Sunday, August 21, 2005

lol. Since I failed at finishing my month, I might as well post some of them here.

In the morning, we file down onto the astroturf and arrange in neat rows for flag-raising ceremony. We mumble through the national anthem, the pledge, groan through the announcements, and subsequently file back. We're a little weathered and a little jaded from the last nine years of this. It is meant to inspire pride and confidence; we are simply too tired, too accustomed to the morning calisthenics to twitch even an eyebrow. We are a cynical generation, wind-tossed, battered, white mice for each new experiment. We long for sincerity. No solutions will do, only something to fight for.


-adam

plz comment. Thanks. Any comment at all really, I'd just like to gauge response.

5 comments:

Derrick said...

The changes in tense broke the passage up very badly- from "we're" to "it is", etc. And I found the ending rather vague.

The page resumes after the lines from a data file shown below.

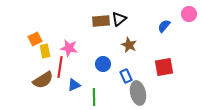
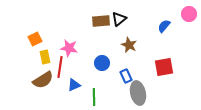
yellow rectangle: moved 6 px down
blue circle: moved 1 px left, 1 px up
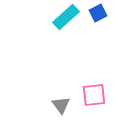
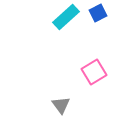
pink square: moved 23 px up; rotated 25 degrees counterclockwise
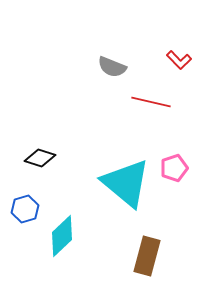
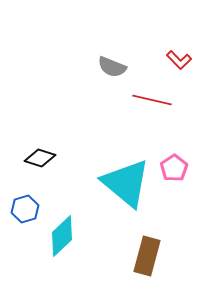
red line: moved 1 px right, 2 px up
pink pentagon: rotated 16 degrees counterclockwise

I find the 100 words limit a little too restrictive, but oh well.

a adhiyatma said...

yeah, I get that. if i were to edit it i'd change it, but i'm not going to.

Unknown said...
This comment has been removed by a blog administrator.
Unknown said...

I think you've captured quite well what the spirit of this generation is. Zooming out from the details - the flag raising, the astroturf - is a nice technique. I especially like the "zooming out" technique because it makes the details look trivial. For Derrick's point, I do agree that the tense changes are a little unnerving but I think tense can be sacrificed for flow and spontaneouity (did I get that word right? Microsoft Word says it's wrong but they know nothing.) And the hundred-word limit - I think it's a great idea. This is a hundred word response too. :)

a adhiyatma said...

it's 'spontaneity'. And ... noooooooooooooooooooooooooooooooooooooooooooooooooooooo. yeah. ok. thanks.